Volgens sommige speculaties heeft de Amerikaanse president Joe Biden aangeboden een invasie van Rafah niet in de weg te staan, om de Israëlische premier Benjamin Netanyahu ervan te overtuigen zich terug te trekken van de aanval op Iran. De stad in het zuiden van Gaza heeft sinds oktober minstens 1 miljoen ontheemde Palestijnen opgevangen, en Netanyahu dringt er al weken op aan dat dit zijn volgende doelwit zal zijn. Israël heeft vorige week de luchtaanvallen op het gebied opgevoerd en regeringswoordvoerder David Mencer zei dat het leger “vooruitgang boekt” met de geplande invasie.
Er is een groeiende internationale druk op Netanyahu om het aantal burgerslachtoffers terug te dringen. De genocide is niet populair in het Westen, vooral onder kiesdistricten waar Biden, de Australische premier Anthony Albanese en andere centristische leiders op vertrouwen. Maar de druk komt alleen in de vorm van verklaringen.
Biden heeft 17 miljard dollar aan extra hulp voor Israël aangekondigd. In maart heeft de Washington Post meldde dat de Verenigde Staten sinds oktober stilletjes meer dan honderd wapenverkopen hadden goedgekeurd. De genocide wordt bewapend en gefinancierd door de leiders van de zogenaamde vrije en democratische wereld.
Maar een andere groep mensen in het Westen neemt een principieel standpunt in tegen genocide: Amerikaanse universiteitsstudenten. De afgelopen anderhalve week hebben duizenden in het hele land protestkampen opgezet uit solidariteit met Palestina.
Jongeren worden door politici en de media zwaar belasterd, vooral als zij sterke progressieve of linkse politieke meningen uiten. Ze krijgen te horen dat ze zich gewoon op hun studie moeten concentreren, zich moeten neerleggen bij hun ouders en moeten wachten tot ze oud genoeg zijn om beter te weten.
De moed en het fatsoen dat de studenten hebben getoond, zetten de genocidale impulsen van de volwassenen die de leiding hebben, te schande.
Columbia University in New York was de eerste die tot uitbarsting kwam, nadat honderden studenten een kamp hadden opgezet op de grasvelden van de universiteit en eisten dat de regering de banden met de Israëlische apartheids- en wapenbedrijven zou verbreken. De reactie was scherp en snel: 100 studenten werden al na 24 uur gearresteerd en geschorst.
Maar de beelden van politieagenten die de campus binnenstroomden om het kamp kapot te slaan en demonstranten weg te slepen, inspireerden al snel duizenden studenten in het hele land om zich bij de beweging aan te sluiten. Op het moment dat wij dit schrijven zijn er op 40 campussen protestkampen gevestigd.

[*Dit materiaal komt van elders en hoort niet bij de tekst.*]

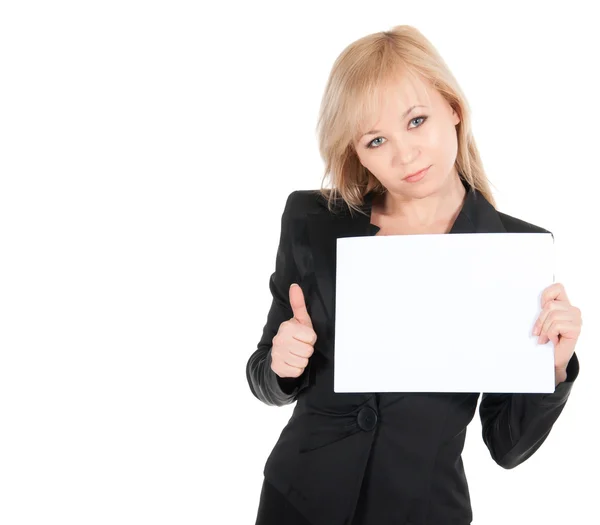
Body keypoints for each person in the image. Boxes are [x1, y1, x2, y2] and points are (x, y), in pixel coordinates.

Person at [246, 25, 582, 525]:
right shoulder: (312, 221)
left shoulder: (513, 251)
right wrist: (280, 364)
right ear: (356, 152)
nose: (404, 155)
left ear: (454, 110)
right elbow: (262, 378)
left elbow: (507, 448)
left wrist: (553, 367)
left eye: (417, 120)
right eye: (376, 139)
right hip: (299, 501)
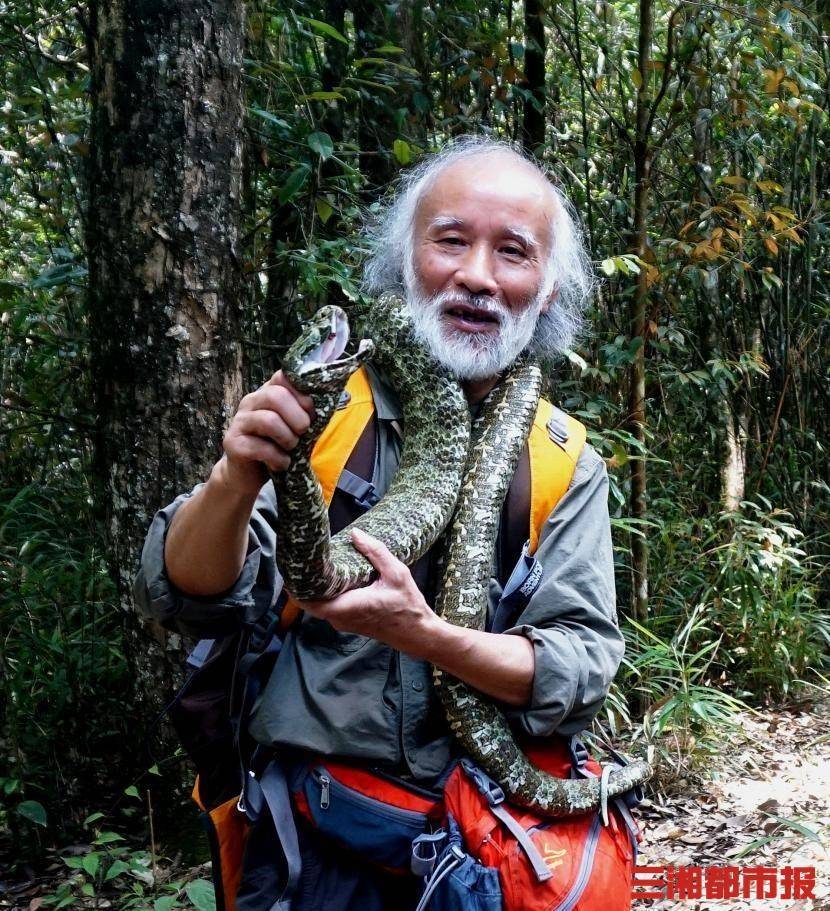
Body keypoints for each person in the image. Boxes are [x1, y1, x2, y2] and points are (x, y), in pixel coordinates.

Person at [134, 136, 625, 910]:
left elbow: (581, 666)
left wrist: (425, 634)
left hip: (490, 843)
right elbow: (187, 592)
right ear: (406, 264)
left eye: (513, 252)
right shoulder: (324, 415)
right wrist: (236, 475)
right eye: (451, 241)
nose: (476, 275)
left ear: (549, 291)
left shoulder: (564, 461)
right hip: (315, 843)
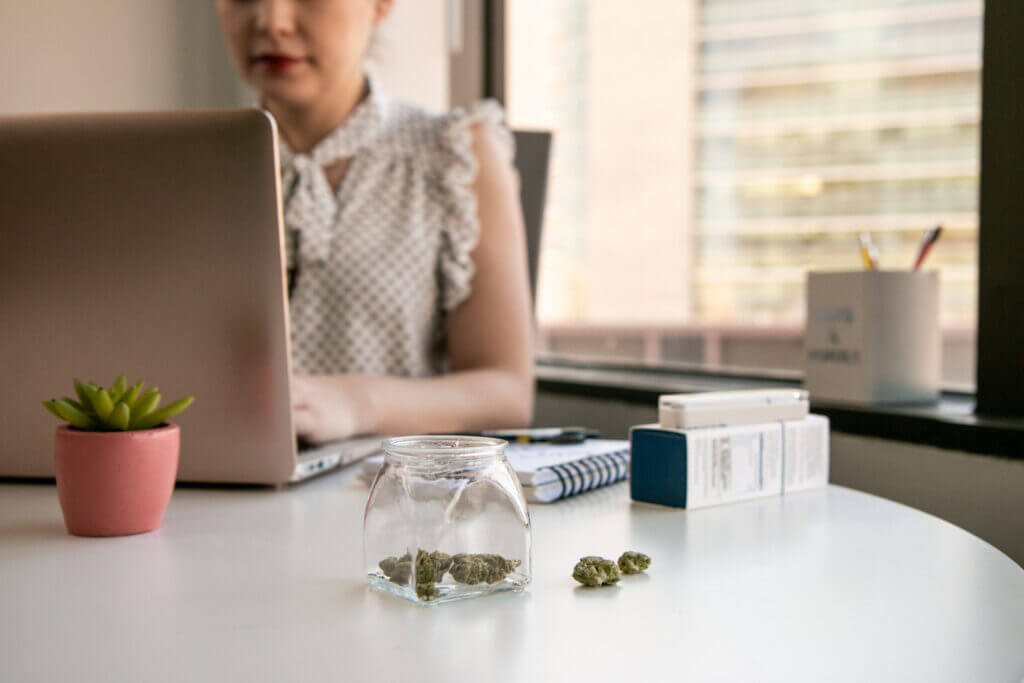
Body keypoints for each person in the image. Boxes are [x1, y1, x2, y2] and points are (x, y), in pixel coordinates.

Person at [216, 0, 534, 443]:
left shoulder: (454, 156)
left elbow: (507, 393)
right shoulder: (193, 167)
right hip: (210, 495)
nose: (273, 22)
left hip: (393, 498)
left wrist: (356, 404)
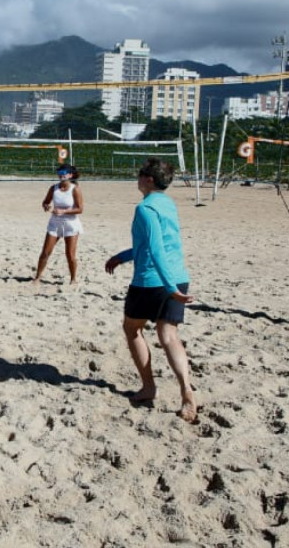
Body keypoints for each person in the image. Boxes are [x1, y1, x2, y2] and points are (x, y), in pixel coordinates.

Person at [104, 158, 197, 423]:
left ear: (149, 180)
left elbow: (155, 250)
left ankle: (148, 387)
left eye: (140, 173)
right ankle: (186, 391)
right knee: (169, 335)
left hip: (153, 282)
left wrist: (169, 289)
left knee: (132, 329)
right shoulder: (168, 204)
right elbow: (155, 244)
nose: (137, 176)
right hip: (178, 276)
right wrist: (122, 256)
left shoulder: (144, 208)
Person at [33, 165, 84, 285]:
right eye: (59, 173)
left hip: (70, 224)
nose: (61, 175)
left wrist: (64, 211)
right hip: (55, 223)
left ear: (70, 175)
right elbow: (45, 202)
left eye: (64, 173)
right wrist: (46, 206)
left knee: (70, 255)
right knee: (45, 252)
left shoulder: (75, 189)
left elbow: (80, 209)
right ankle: (38, 277)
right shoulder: (53, 188)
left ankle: (73, 279)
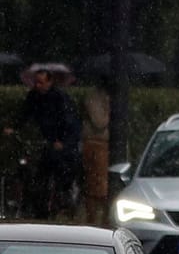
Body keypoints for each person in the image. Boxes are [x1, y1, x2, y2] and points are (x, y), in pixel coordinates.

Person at [3, 68, 82, 218]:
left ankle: (62, 196)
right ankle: (37, 203)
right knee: (36, 170)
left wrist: (63, 141)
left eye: (41, 82)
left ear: (49, 82)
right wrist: (13, 127)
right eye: (36, 82)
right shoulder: (34, 96)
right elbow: (24, 113)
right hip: (46, 139)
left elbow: (69, 122)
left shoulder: (59, 98)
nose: (38, 86)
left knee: (59, 166)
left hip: (60, 139)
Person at [81, 75, 112, 226]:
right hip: (97, 145)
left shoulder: (108, 96)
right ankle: (93, 222)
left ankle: (105, 220)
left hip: (108, 145)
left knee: (107, 187)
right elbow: (99, 122)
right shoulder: (94, 98)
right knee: (96, 188)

Deze opstand heeft een vleugje 1968. Dat jaar explodeerde de anti-Vietnamoorlog-beweging, rellen brachten het land in beroering na de moord op Martin Luther King Jr. en een massademonstratie buiten de Democratische Nationale Conventie in Chicago werd op brute wijze aangevallen door de politie, de Nationale Garde en andere wetshandhavingsinstanties. Twee jaar later doodde de Nationale Garde van Ohio vier demonstranten van studenten aan de Kent State University.
De huidige situatie heeft dat niveau van geweld nog niet bereikt. Maar studenten worden geconfronteerd met een soortgelijke vijand over een soortgelijk probleem. Het hele liberale establishment heeft zich achter Israël geschaard, van de Democratische president tot de hoofden van de Ivy League-colleges. President Minouche Shafik van Columbia University dreigde de Nationale Garde in te schakelen. Maar net als in 1968 hebben het geweld en de intimidatie alleen maar bredere lagen van studenten en docenten boos gemaakt.

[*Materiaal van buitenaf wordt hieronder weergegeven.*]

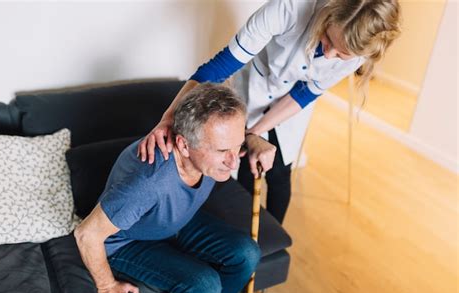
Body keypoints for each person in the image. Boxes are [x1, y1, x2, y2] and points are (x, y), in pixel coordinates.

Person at [137, 0, 402, 224]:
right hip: (255, 85)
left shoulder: (361, 50)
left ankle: (271, 239)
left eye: (342, 54)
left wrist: (256, 132)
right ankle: (238, 231)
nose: (329, 53)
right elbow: (216, 69)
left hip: (291, 107)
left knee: (279, 172)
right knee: (245, 164)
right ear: (330, 12)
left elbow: (305, 93)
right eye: (328, 38)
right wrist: (168, 118)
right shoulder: (288, 8)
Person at [74, 83, 275, 293]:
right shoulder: (149, 182)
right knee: (205, 286)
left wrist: (252, 139)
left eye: (237, 146)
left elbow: (226, 132)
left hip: (172, 221)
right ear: (183, 145)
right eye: (221, 151)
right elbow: (86, 234)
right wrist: (107, 287)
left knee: (247, 254)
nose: (233, 162)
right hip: (126, 241)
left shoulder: (207, 145)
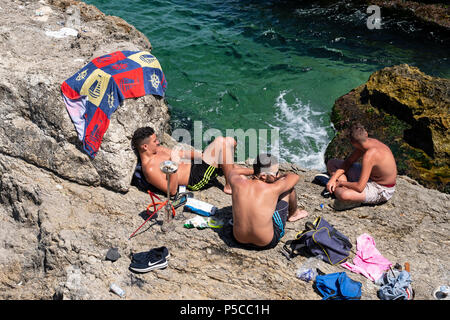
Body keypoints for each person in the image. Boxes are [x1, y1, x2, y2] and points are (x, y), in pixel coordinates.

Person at [228, 153, 309, 250]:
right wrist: (279, 177)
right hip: (266, 242)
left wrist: (255, 172)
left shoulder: (237, 182)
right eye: (276, 173)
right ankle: (294, 214)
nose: (277, 175)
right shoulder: (273, 188)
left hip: (238, 239)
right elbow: (294, 176)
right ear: (263, 176)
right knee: (289, 189)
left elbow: (233, 171)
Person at [131, 126, 238, 195]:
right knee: (221, 143)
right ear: (145, 146)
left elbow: (182, 154)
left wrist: (204, 156)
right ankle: (229, 186)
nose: (158, 142)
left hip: (196, 165)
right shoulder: (150, 169)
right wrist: (174, 164)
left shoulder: (158, 150)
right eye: (154, 141)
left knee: (230, 141)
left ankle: (225, 169)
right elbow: (172, 191)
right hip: (195, 178)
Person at [325, 123, 397, 207]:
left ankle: (346, 192)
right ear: (366, 134)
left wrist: (340, 183)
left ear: (352, 143)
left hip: (381, 188)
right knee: (332, 163)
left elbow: (359, 187)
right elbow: (348, 162)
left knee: (344, 195)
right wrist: (333, 179)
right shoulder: (368, 142)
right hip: (369, 176)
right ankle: (343, 186)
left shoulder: (369, 156)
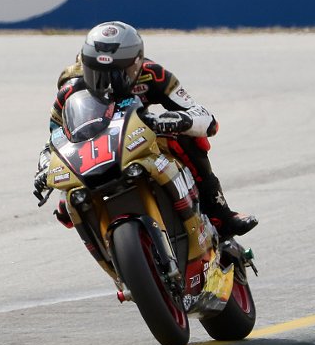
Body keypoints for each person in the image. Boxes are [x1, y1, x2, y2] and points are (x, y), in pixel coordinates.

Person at [35, 21, 257, 239]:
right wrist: (44, 169)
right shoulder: (70, 88)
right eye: (98, 73)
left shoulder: (154, 75)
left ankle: (221, 214)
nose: (109, 83)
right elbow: (55, 139)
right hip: (93, 150)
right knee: (66, 207)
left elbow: (207, 120)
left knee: (188, 141)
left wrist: (179, 120)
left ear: (137, 63)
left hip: (136, 133)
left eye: (119, 73)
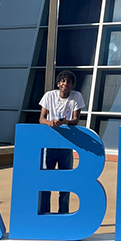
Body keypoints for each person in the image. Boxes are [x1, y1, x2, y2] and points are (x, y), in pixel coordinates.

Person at [38, 70, 85, 214]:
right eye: (63, 81)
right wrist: (50, 122)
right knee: (46, 179)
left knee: (65, 180)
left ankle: (63, 213)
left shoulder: (76, 96)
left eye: (68, 82)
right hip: (50, 143)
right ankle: (44, 212)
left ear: (72, 85)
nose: (65, 84)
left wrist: (66, 122)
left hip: (66, 144)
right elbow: (41, 119)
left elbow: (76, 119)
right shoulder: (49, 95)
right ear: (58, 83)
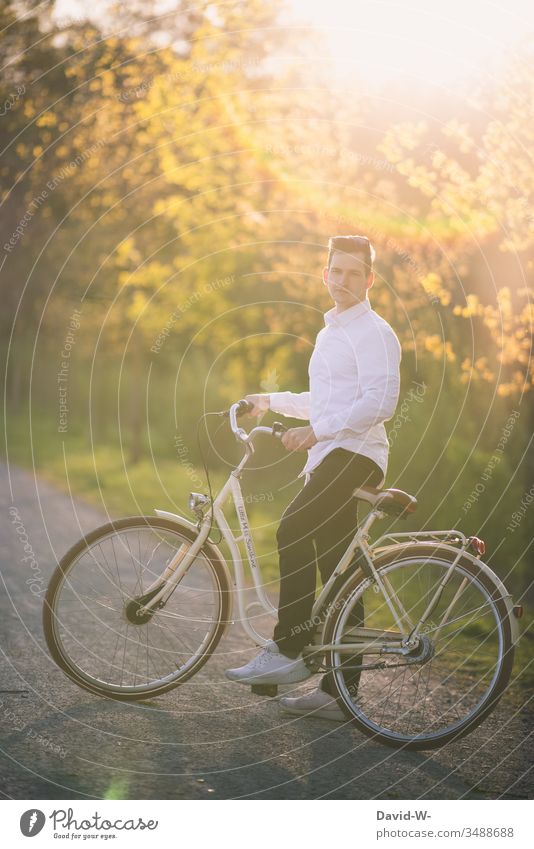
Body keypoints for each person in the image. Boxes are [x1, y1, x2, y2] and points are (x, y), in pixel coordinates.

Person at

Een goed ding dat uit de oorlog in Vietnam voortkwam, was de massale radicalisering die als reactie daarop ontstond. Een generatie jonge mensen keerde zich af van een establishment dat de diepten van zijn eigen wreedheid had blootgelegd. Veel deelnemers aan die beweging trokken verdergaande conclusies over de aard van de kapitalistische samenleving en wijdden zich aan de strijd voor een betere wereld.
Laten we hopen dat deze generatie in hun voetsporen treedt.